Digital watermarking, in general, allows us to embed a message (watermark) within another data file (such as an image) called the host. The embedding is done by imperceptible changes to the host, so that the watermarked host can replace the original for all practical purposes. A basic application of watermarking is to extend a legacy data structure. There are (Cox et al. 2007) presented two advantages of digital watermarking for authentication. Firstly, the authentication information is hidden as an inherent part of the message (host). Therefore it can be incorporated in a legacy data structure. Thus it avoids the appended signature of cryptology. The other advantage is more subtle. Because the watermark is hidden in the data, it will undergo the same transformations as the data. By observing the transformed watermark, it may be possible to determine the exact transformation the message has undergone, and possibly undo it.

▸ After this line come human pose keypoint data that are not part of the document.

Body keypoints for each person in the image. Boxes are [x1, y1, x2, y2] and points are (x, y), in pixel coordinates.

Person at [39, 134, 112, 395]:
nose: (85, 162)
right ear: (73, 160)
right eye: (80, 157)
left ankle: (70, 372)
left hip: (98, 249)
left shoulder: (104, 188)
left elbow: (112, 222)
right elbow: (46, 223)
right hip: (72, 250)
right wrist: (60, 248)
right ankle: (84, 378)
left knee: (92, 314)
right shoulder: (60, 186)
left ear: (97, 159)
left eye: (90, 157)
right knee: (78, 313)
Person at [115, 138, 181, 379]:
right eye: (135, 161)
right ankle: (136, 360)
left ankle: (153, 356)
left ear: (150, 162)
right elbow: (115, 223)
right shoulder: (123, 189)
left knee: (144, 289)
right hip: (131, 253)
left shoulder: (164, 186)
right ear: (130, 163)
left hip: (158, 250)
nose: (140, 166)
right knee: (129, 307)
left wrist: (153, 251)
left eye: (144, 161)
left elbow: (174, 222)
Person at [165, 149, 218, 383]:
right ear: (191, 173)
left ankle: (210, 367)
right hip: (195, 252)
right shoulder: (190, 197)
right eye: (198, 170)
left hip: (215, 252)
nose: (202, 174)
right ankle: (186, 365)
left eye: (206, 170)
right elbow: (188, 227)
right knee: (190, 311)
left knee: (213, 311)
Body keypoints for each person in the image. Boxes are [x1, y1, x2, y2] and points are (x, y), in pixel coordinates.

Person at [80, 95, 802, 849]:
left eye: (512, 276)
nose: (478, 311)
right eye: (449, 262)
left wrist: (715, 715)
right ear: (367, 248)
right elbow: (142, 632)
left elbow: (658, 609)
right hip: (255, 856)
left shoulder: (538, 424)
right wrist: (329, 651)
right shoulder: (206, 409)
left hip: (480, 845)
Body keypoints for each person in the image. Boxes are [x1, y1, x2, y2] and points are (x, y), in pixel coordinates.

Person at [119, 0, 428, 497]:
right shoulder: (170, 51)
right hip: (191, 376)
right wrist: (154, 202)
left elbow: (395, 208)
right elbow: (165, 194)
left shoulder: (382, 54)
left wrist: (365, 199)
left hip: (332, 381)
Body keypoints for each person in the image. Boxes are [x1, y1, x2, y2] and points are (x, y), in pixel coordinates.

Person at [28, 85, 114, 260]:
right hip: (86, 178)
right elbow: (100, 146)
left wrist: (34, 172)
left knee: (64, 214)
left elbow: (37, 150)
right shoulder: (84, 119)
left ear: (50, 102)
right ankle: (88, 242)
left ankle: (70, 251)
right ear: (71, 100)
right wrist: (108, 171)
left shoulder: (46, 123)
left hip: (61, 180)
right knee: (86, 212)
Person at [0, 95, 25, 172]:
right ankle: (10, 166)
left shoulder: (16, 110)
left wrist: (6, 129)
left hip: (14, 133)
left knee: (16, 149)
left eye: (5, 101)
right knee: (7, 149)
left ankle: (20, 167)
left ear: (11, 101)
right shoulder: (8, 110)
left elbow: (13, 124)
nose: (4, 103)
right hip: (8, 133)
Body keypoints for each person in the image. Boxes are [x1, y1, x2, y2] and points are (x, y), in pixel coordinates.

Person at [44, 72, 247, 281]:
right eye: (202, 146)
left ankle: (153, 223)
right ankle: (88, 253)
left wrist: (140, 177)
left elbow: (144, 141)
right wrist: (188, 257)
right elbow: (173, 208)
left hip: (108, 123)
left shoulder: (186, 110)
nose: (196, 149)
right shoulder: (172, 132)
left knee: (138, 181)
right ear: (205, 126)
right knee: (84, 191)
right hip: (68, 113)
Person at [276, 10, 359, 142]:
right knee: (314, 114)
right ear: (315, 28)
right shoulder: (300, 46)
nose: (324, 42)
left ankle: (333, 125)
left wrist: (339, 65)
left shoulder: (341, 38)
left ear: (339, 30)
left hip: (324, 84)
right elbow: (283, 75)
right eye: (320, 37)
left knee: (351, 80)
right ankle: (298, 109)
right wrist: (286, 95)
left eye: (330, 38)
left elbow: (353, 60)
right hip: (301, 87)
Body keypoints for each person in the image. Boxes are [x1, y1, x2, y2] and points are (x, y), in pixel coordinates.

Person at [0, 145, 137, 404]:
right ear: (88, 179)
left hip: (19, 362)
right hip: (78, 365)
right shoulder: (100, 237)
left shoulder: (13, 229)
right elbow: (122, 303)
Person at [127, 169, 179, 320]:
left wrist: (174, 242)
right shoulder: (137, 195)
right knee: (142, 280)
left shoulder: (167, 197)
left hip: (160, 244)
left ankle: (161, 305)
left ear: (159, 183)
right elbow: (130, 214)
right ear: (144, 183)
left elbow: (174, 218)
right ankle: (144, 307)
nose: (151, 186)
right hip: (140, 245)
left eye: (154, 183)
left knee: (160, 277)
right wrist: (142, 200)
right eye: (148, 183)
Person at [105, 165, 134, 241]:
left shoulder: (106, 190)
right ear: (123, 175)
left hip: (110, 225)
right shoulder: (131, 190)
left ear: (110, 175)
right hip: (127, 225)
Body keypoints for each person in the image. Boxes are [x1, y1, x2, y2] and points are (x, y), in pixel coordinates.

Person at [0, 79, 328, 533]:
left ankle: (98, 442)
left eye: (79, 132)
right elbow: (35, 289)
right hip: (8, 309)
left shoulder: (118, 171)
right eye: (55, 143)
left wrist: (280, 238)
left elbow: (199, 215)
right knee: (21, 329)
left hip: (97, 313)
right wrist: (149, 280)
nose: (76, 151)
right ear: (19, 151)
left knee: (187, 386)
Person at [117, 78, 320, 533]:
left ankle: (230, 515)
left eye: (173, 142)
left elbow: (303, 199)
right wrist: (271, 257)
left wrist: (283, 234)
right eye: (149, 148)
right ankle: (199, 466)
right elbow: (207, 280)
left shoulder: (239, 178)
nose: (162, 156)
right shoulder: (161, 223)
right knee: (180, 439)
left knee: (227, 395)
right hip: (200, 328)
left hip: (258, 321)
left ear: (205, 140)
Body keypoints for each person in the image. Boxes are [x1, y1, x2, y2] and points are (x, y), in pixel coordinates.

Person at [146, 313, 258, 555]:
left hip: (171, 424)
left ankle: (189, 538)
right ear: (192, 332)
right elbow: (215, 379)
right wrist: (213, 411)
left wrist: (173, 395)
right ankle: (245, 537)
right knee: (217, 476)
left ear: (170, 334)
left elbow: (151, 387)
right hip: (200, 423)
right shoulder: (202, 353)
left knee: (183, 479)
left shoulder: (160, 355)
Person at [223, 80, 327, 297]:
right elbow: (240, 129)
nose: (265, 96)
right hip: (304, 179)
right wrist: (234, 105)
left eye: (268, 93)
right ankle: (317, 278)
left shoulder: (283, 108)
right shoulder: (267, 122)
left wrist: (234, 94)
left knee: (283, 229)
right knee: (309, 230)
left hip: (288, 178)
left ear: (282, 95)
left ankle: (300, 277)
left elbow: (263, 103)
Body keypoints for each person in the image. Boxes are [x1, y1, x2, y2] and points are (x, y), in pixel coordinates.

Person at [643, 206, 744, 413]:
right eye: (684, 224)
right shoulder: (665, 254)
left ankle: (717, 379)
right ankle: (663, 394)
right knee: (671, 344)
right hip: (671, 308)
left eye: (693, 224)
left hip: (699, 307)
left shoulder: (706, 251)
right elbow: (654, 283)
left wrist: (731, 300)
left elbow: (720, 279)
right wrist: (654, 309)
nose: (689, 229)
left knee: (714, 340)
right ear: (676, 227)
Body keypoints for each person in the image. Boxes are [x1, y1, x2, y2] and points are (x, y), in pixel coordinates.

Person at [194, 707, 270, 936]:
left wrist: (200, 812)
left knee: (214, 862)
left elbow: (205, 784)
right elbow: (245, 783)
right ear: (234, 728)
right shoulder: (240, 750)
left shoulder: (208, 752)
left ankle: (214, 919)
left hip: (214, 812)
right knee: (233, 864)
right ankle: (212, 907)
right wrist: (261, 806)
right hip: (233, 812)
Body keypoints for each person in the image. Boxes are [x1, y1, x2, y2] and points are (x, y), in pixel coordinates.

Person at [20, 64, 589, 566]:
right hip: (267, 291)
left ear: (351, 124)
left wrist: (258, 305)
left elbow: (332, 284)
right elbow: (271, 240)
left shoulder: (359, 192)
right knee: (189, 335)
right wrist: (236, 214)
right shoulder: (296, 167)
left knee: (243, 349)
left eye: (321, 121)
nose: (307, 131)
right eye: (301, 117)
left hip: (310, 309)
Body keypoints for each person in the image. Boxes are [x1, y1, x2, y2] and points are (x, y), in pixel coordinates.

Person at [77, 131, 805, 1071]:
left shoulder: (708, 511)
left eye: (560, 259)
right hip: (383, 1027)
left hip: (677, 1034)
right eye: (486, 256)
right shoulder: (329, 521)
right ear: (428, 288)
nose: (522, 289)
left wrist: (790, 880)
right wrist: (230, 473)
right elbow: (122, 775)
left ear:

The two most common methods used for digital image watermarking are spatial and spectral domain methods (Bassali et al. 2000, Mukherjee et al. 2004). Spectral domain methods have several advantages over the spatial domain methods. First, they are more robust, since the watermark is inserted in the perceptually significant parts of the image, which corresponds to the mid-frequency range. Second, they are well-suited to resist the compression attacks. Third, some transform domain algorithms are robust against specific geometric transformations such as Discrete Fourier Transform (DFT) which is robust to most affine transformations. Although transform domain algorithms have more advantages in providing robustness, sometimes it is difficult to satisfy imperceptibility constraints in the spatial domain simultaneously with the spectral domain constraints.
In order to take full advantage of both the spatial and the spectral domains, researchers started looking at the joint time-frequency representation of the image, which gives a more comprehensive representation of the image compared to looking at each domain individually (Barkat et al. 2003). This approach also provides flexibility in the amount of data that can be hidden inside an image (Zheng et al. 2007).
Watermarking of 3D meshes has received a limited attention due to the difficulties encountered in extending the algorithms developed for 1D (audio) and 2D (images and video) signals to topological complex objects such as meshes. Other difficulties arise from the wide variety of attacks and manipulations 3D watermarks should be robust to. For this reason, most of the 3D watermarking algorithms proposed so far adopt a non-blind detection (Ohbuchi et al. 2004).